La primera imagen que se me vino a la mente cuando me enteré del descalabro de Whatsapp del pasado lunes fue la de Mr. Bean bajándose la aplicación e instalándola por fin en un smartphone. Catapum. Después pensé en que tal como ha evolucionado mi profesión, resultaba imposible trabajar, aunque en el caso de que alguien me necesitara, supuse que me llamarían por teléfono. Por último, como usuario frecuente de Twitter que soy, dejé que se me posara la rancia sospecha de que el apagón comunicativo se estaba produciendo justo en el momento en que a Facebook, propietaria del servicio de mensajería instantáneo y de Instagram, todos fuera de servicio durante horas, se le acumulaban los problemas fiscales, judiciales y de valoración social, en parte debidos a una topo que había desvelado el hedor que sale de las tripas de la compañía de Palo Alto, California.
La espera hasta la solución de la hecatombe, que en algunos medios se retransmitió minuto a minuto como una final de la Champions, fue larga y apasionante. Pese a haber vivido en diferido el atentado de las Torres Gemelas y atravesar en la actualidad una pandemia y la erupción de un volcán, el cibersilencio parecía la primera señal del verdadero apocalipsis. Volver a los SMS, a las conversaciones por teléfono y a la consulta de datos en enciclopedias –hubo un instante en que corrió el rumor de que Google andaba renqueante- nos convertía de nuevo en los protozoos que tuvieron que reconstruir la fauna y flora del planeta tras la extinción de los dinosaurios. Y en ese momento llegó la hora de pensar. No sin antes explorar las múltiples posibilidades que la situación generaba para crear un pequeño relato. Dos novios pendientes de consolidar su amor con un simple me gusta de Instagram, una madre angustiada a la espera de que su hijo le confirme que el vuelo ha ido bien por whatsapp, un mercenario con rifle de alta precisión que ha alertado de que tiene a su objetivo en la mirilla y que aguarda la orden definitiva de apretar el gatillo, cifrada en un inocente mensaje de Facebook. Qué le voy a hacer, moriré siendo un peliculero.

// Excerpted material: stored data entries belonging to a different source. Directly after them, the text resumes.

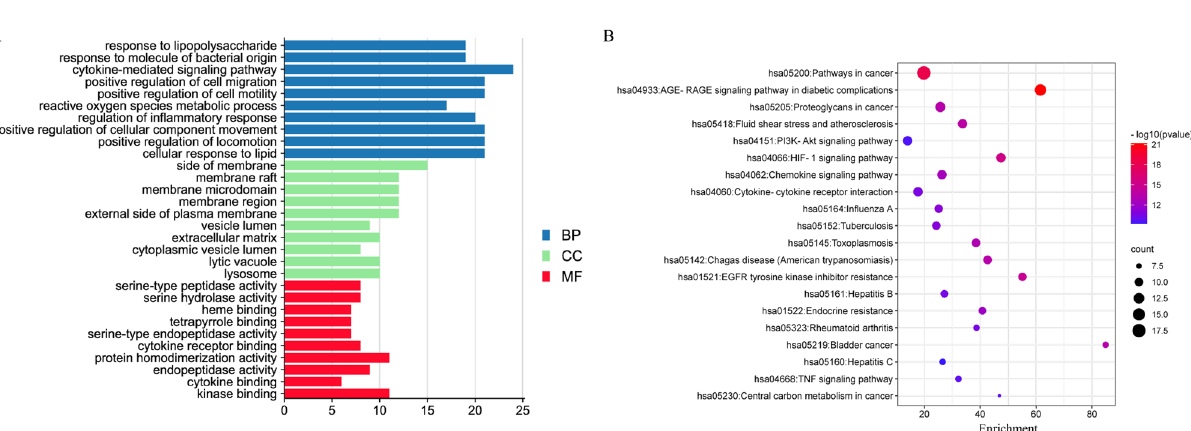
Figure 3. GO and KEGG enrichment analysis of 59 overlapping targets of TRQ for AECOPD treatment. ( A ) GO included GOBP, GOCC and GOMF. ( B) The size of the bubbles of KEGG represented the gene counts, the color from cold to warm of the bubbles represented the P-value from large to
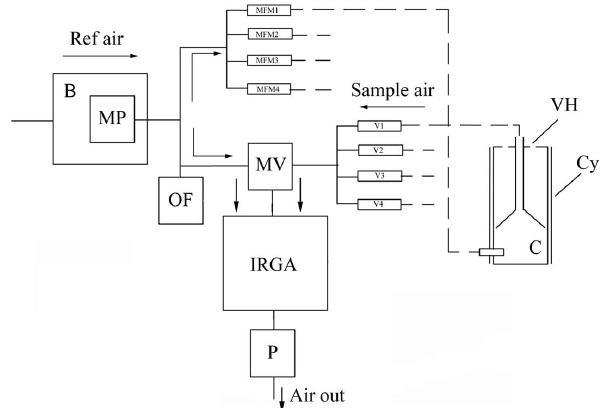
Fig. 1. Schematic air-flow diagram of the system (B: buffer vol- ume, MP: main pump, P: sampling pump, OF: overflow, MFM1-4: mass flowmeters, MV: main valve, V1-4: valves, VH: vent holes, C: chamber with a funnel, Cy: metal cylinder, IRGA: gas analyzer, Ref air: reference air flow, Sample air: sample air flow, Air out: air outlet from the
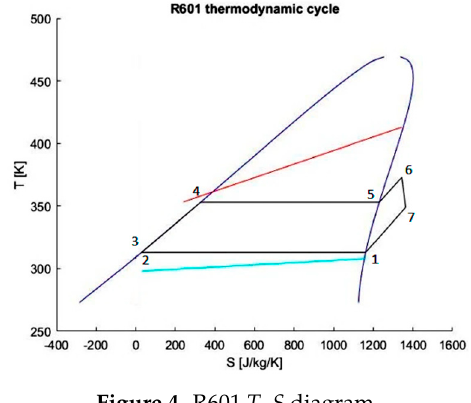
Figure 4. R601 T – S diagram. Table 2. R601 thermodynamic parameters.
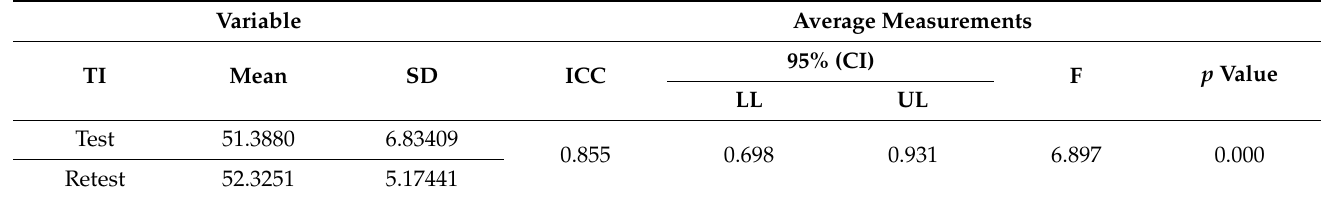
Table 5. Values in the ICC in the test–retest assessment of Total Index (TI) and average measurement.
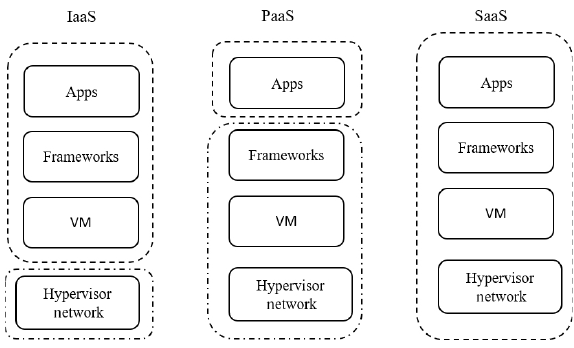
Fig. 3 Cloud computing services.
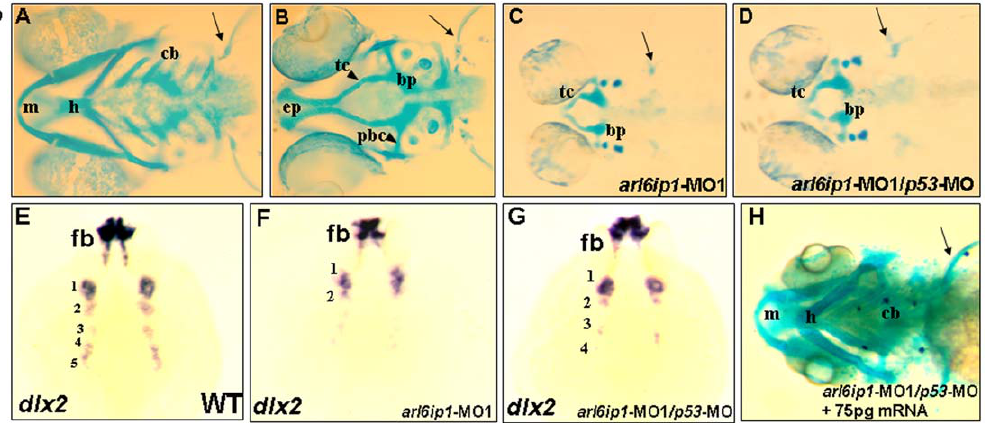
Figure 2. Craniofacial cartilage defects in the arl6ip1 morphants. Ventral views (A, C, D, H) or dorsal view (B) of 4-dpf embryos stained with Alcian blue to reveal craniofacial cartilage. Either pectoral fin (pf) or cartilage derived from mandibular (1st arch, m), hyoid (2nd arch, h), and ceratobranchial (3rd–7th arches, cb) arches was observed in control embryos (A). Dorsal views of anterior neurocranial cartilage in wild-type embryos showed paired trabeculae (tc) and an ethmoid plate (ep) (B). However, craniofacial cartilage and pectoral fin were absent in the arl6ip1- deficient (C) and arl6ip1 -MO1/ p53 -MO-injected embryos (D). In the anterior neurocranial cartilage, trabeculae were severely reduced in both of these embryos, and the ethmoid plate was absent (C, D). dlx2 was expressed in migratory neural crest precursors of pharyngeal arch, as shown in dorsal views at 36 hpf in wild-type (E). Both arl6ip1 -MO1-injected (F) and arl6ip1 -MO1/ p53 -MO-injected embryos (G) had reduced dlx2 expression, and the reduction of dlx2 was prominent in posterior arches at 24 hpf. In addition, dlx2 was expressed normally in the forebrain (E, F, G). The severe chondrocranium and pectoral fin defects in arl6ip1 -MO1/ p53 -MO-injected embryos were rescued by injection of 75 pg wobble arl6ip1 mRNA (H). bp, basal plate; pbc, posterior basic capsular commiss. Arrows, pectoral fin.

Volvamos a lo de pensar. Un apagón informático de mayores proporciones que el del pasado lunes nos volvería a aislar en el archipiélago de siete mil millones de personas –siete gigas, para que se me entienda- en que nos hemos convertido. La tecnología nos permitiría solventarlo, probablemente. El veloz desarrollo de la vacuna contra el coronavirus nos ha demostrado que somos capaces de derrotar al jinete de la peste en el campo de batalla y de, al menos, ralentizar el avance del jinete de la muerte. Pero lo que ni siquiera estaba previsto en la profecía de san Juan era que la amenaza de un quinto jinete, el de la incomunicación, iba a ser la que abriera los cielos con una lluvia de azufre y arrancara el bramido de las trompetas del Juicio Final. En la época en la que podemos estar en contacto con un granjero de lo más profundo de China, si lo necesitamos, quizá deberíamos volver a comunicarnos con los demás sin necesidad. Por gusto. A viva voz. No vaya a ser que a Mr. Bean se le ocurra estrenar un móvil. Y nos vuelva a silenciar a todos los demás.